• [Page text]
■ ■ ■

In [1]:
import torch
import torch.nn as nn
import torch.optim as optim

# Toy sequence: [0, 1, 2, 3] → predict 4
# We'll use 1-hot encoding for simplicity
vocab_size = 10
input_seq = torch.tensor([[0, 1, 2, 3]])  # (batch, seq_len)
target = torch.tensor([4])               # next number

# One-hot encode input
input_onehot = nn.functional.one_hot(input_seq, num_classes=vocab_size).float()

# Define simple RNN model
class TinyRNN(nn.Module):
    def __init__(self, input_size, hidden_size, output_size):
        super().__init__()
        self.rnn = nn.RNN(input_size, hidden_size, batch_first=True)
        self.fc = nn.Linear(hidden_size, output_size)

    def forward(self, x):
        out, _ = self.rnn(x)             # out: (batch, seq_len, hidden)
        last_hidden = out[:, -1, :]      # grab last time step
        return self.fc(last_hidden)

■ ■ ■

• [Collected data]
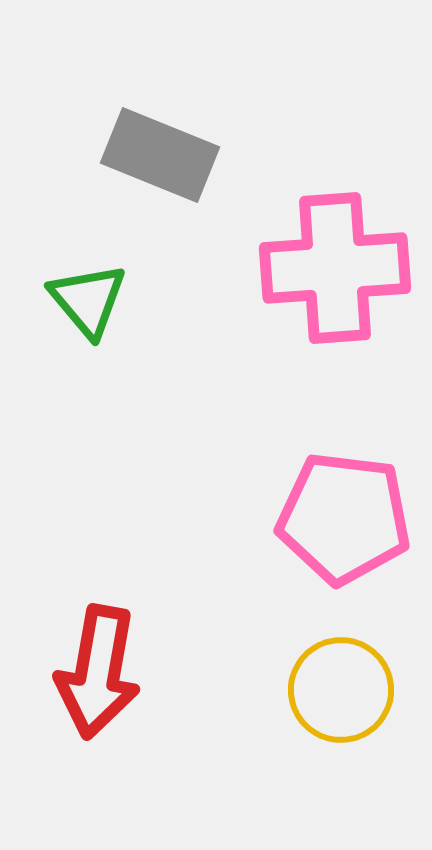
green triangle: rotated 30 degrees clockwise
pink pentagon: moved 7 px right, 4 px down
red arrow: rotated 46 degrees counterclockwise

■ ■ ■

• [To be done]
a – From the RNN code above, transcribe the part that opens with the words containing "# One-hot encode" and closes with "nn.RNN(input_size, hidden_size, batch_first=True)".
b – Answer these questions using the RNN code above:
(i) What value is assigned to vocab_size?
(ii) Which class does TinyRNN inherit from?
(iii) What value does the batch_first argument of nn.RNN receive?

• [Expected responses]
a –
# One-hot encode input
input_onehot = nn.functional.one_hot(input_seq, num_classes=vocab_size).float()

# Define simple RNN model
class TinyRNN(nn.Module):
    def __init__(self, input_size, hidden_size, output_size):
        super().__init__()
        self.rnn = nn.RNN(input_size, hidden_size, batch_first=True)

b –
(i) 10
(ii) nn.Module
(iii) True